Plugins extend the AI coding agent with additional capabilities. As a team leader, you select which plugins your team uses. Claude Code and Codex have different native plugin surfaces — SCC unifies governance at the approval/bundle level.

Understanding Plugin Sources

Section titled “Understanding Plugin Sources”

Plugins come from marketplaces—repositories of approved plugins.

Official Marketplace

Section titled “Official Marketplace”

The official marketplace is maintained by SCC:

{
  "marketplaces": {
    "sandboxed-code-official": {
      "source": "github",
      "owner": "CCimen",
      "repo": "sandboxed-code-plugins"
    }
  }
}

Custom Marketplaces

Section titled “Custom Marketplaces”

Your organization may have internal marketplaces:

{
  "marketplaces": {
    "internal-tools": {
      "source": "github",
      "owner": "your-org",
      "repo": "scc-plugins"
    }
  }
}

Adding Plugins to Your Team

Section titled “Adding Plugins to Your Team”

Plugin Reference Format

Section titled “Plugin Reference Format”
plugin-name@marketplace-name

Examples:

  • scc-safety-net@sandboxed-code-official
  • java-analyzer@internal-tools
  • react-devtools@frontend-marketplace

In Your Team Config

Section titled “In Your Team Config”
{
  "additional_plugins": [
    "scc-safety-net@sandboxed-code-official",
    "java-analyzer@internal-tools",
    "spring-boot-helper@internal-tools"
  ]
}

Essential Plugins

Section titled “Essential Plugins”

scc-safety-net

Section titled “scc-safety-net”

The most important plugin.

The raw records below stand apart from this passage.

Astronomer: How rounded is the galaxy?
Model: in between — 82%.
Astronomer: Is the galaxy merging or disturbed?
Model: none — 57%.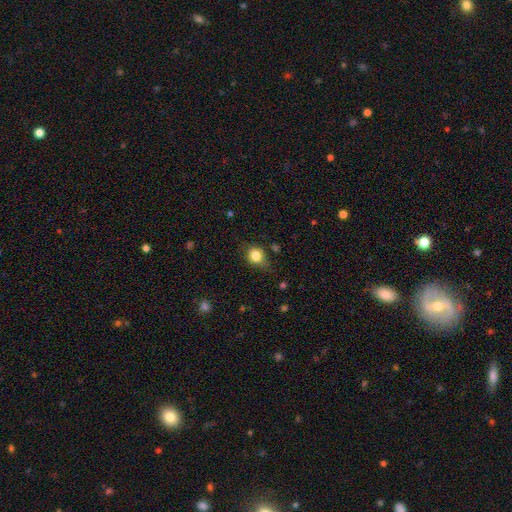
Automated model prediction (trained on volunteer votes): A smooth galaxy with no disk features (81%) that is round (65%).

Vote fractions:
- Smooth or featured? smooth: 81% / star or artifact: 10% / featured or disk: 9%
- How rounded? round: 65% / in between: 34% / cigar-shaped: 1%
- Merging? none: 65% / minor disturbance: 26% / major disturbance: 7% / merger: 2%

Blocks destructive git commands:

Blocked CommandWhy
git push --forceOverwrites remote history
git reset --hardDiscards uncommitted changes
git branch -DForce-deletes branches
git clean -fdDeletes untracked files
git checkout/restoreCan overwrite local changes

Enable in your config:

"additional_plugins": [
  "scc-safety-net@sandboxed-code-official"
]

Plugin Governance

Section titled “Plugin Governance”

What Gets Blocked

Section titled “What Gets Blocked”

Organization admins can block plugins by pattern:

{
  "security": {
    "blocked_plugins": [
      "*experimental*",
      "*beta*",
      "untrusted-*"
    ]
  }
}

Even if you add these to your team config, they will be filtered out.

What You Can Add

Section titled “What You Can Add”

Your additions must:

  1. Come from an approved marketplace
  2. Not match any blocked_plugins pattern
  3. Match allowed_plugins pattern (if org specifies one)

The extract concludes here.